This third edition of Understanding Cultural Geography: Places and Traces seeks to engage directly with the changing cultural context of our time. To this end, it consolidates and strengthens its focus on places and traces – arguing that a focus on geography gives material and metaphorical grounding to the key ideas of culture and affinity that come to define us; it also focuses on the notion of (b)ordering – the idea that through our cultural traces we seek to culturally order and geographically border the places of which we are a part.
But before we go further, let’s just pause and reflect for a moment. We stated above that the world has changed, perhaps quite significantly, since the second edition of this book; but to what extent is this claim true? Has the whole world changed, or just parts of it, for some people, in some places? When we critically look at the contexts we have listed above, it is clear that some subjects and selves have been re-ordered with respect to others in the ‘new normal’ of our time. For these issues, many people’s relative positions to power, to risk, and to the margins have changed, perhaps quite substantively. Yet if you are a black woman in a Western nation (to take just one example), perhaps the views and actions of the misogynist, populist, and racist right-wing are something you have been sensitive to since the day you were born (or at least since you first became self-aware). From this identity position, or for anyone who shares an affinity with it, perhaps not much has really changed in recent years – it’s a case of same sh*t, different day: forward! This point reminds us that we need to be sensitive to our positionality, and the cultures we have affinities with, whenever we are making claims about the world. We should re-check our cultural privileges, and re-insert (or indeed remove) them, in new ways. If we do so, we may re-frame the claims about the significance of changes we are currently witnessing in the cultural world. We could instead frame them as substantive changes to the cultures that are vulnerable, at risk, and subject to conflict. Where once particular cultures felt they enjoyed privilege or equity, they may now feel under threat and marginalized. Where some cultures felt they were the recipients of punches ‘down’ from the dominant, they may now be the new power brokers, ‘punching across’ to more established, but weakened, authority. Whatever our position in relation to these changes, it is clear that in recent years our cultural lines have been redrawn, and in some cases, made bolder. Maybe these changes have grabbed our attention because we do not find the new punchlines funny anymore. It is the premise of this book that cultural geography offers a clear and insightful way to analyse, engage with, and critique these new (b)orders.
-=-=-=-=-
TASK GOAL: In the passage on cultural geography, the final sentence names what cultural geography offers a clear and insightful way to do to the new (b)orders. List each of these actions.

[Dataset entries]
-=-=-=-=-
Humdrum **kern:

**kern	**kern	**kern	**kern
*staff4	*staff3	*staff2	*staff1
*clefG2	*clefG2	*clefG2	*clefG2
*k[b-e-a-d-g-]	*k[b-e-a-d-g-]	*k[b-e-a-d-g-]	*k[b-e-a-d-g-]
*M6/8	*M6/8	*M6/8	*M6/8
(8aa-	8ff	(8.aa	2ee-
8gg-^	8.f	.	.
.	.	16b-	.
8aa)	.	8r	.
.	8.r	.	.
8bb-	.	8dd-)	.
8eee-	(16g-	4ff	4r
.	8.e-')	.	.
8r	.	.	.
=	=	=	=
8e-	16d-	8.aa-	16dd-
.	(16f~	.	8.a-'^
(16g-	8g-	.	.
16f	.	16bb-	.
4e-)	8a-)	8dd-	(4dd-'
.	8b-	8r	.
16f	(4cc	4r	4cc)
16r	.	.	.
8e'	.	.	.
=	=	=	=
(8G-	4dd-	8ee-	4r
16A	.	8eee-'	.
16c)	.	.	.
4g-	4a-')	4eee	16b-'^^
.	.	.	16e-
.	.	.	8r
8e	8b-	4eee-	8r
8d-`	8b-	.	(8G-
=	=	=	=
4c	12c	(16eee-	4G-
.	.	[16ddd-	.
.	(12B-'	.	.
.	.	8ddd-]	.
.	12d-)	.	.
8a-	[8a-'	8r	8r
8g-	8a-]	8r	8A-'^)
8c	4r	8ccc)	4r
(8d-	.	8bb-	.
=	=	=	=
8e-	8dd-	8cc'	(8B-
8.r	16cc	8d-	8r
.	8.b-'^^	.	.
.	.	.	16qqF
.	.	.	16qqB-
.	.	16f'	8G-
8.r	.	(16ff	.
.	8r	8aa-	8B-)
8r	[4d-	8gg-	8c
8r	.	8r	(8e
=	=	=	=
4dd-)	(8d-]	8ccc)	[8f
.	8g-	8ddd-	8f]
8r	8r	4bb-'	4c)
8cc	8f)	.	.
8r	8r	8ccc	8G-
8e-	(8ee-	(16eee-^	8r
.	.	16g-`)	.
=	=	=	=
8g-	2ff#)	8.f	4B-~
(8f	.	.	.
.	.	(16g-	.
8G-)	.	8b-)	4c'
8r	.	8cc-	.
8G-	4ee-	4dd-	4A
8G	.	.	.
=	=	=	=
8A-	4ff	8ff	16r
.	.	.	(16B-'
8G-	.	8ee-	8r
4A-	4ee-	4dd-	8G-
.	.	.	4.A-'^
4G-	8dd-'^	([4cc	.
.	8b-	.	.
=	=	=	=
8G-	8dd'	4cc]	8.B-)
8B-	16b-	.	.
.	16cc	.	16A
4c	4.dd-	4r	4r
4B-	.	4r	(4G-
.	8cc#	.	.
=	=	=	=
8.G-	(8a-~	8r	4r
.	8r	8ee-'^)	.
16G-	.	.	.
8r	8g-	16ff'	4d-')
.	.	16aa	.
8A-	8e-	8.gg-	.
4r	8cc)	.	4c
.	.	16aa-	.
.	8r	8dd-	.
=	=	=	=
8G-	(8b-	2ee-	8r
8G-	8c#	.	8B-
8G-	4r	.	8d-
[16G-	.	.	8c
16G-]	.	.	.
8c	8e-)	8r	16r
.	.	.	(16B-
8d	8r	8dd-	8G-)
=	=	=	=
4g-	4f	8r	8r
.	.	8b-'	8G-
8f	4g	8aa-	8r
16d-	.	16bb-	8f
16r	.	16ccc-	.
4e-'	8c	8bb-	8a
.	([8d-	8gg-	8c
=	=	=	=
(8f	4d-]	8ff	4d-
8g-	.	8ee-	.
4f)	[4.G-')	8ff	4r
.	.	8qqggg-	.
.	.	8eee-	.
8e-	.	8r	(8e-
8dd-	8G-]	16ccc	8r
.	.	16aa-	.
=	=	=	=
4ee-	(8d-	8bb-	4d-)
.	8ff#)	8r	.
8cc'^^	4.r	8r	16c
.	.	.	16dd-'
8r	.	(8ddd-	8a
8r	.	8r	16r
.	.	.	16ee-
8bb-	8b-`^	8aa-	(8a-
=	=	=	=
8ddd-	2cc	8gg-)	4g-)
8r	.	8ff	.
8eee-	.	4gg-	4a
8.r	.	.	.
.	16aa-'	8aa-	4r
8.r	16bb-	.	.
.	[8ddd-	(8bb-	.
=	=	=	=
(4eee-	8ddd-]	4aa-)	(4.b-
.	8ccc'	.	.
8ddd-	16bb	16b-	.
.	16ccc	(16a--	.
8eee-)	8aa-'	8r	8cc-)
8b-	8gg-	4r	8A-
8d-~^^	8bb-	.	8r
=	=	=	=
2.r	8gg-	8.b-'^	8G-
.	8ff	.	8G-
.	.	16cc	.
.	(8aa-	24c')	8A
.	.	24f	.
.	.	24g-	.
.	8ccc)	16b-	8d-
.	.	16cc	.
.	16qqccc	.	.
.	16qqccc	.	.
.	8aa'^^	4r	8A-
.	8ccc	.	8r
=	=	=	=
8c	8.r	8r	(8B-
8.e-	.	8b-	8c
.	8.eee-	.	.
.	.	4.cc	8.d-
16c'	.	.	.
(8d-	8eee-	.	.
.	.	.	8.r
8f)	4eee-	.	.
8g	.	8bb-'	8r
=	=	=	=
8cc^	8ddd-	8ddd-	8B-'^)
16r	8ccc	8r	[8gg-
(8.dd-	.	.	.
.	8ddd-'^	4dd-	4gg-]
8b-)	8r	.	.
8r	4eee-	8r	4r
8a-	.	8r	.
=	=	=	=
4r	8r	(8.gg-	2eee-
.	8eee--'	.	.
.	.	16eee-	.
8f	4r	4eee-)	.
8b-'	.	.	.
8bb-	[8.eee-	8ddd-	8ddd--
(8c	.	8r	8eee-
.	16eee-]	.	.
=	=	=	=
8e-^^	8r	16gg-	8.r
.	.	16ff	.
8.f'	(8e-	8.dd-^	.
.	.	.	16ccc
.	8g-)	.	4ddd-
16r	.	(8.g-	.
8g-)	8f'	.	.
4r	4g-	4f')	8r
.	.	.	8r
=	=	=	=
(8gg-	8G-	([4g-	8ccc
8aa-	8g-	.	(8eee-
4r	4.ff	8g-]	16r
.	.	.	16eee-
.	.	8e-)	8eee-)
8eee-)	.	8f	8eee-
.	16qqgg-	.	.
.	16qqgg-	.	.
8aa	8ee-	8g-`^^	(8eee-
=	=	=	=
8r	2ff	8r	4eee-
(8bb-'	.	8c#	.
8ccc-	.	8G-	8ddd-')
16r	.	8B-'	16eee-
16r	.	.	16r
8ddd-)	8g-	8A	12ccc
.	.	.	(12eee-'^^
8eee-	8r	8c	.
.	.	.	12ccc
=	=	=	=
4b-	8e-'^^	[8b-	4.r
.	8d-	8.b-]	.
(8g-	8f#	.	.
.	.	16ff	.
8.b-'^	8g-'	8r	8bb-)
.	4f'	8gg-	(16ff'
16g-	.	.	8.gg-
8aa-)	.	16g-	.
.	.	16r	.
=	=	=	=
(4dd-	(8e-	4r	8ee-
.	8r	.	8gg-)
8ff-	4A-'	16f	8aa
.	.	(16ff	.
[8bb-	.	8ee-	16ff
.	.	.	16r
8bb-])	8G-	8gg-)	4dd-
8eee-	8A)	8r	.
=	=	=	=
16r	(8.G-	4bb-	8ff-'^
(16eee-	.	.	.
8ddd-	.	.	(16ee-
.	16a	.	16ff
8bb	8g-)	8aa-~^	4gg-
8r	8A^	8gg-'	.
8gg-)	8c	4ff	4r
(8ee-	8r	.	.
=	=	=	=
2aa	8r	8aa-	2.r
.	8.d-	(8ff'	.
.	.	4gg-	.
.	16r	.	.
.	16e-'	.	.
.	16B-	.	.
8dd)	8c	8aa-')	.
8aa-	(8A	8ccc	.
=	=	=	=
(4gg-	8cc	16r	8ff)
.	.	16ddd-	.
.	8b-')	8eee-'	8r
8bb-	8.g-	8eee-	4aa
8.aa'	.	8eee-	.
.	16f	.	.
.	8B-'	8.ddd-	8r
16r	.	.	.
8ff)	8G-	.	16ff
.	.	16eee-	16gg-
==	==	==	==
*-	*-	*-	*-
-=-=-=-=-
SOLUTION TO THIS PROBLEM:
- analyse
- engage with
- critique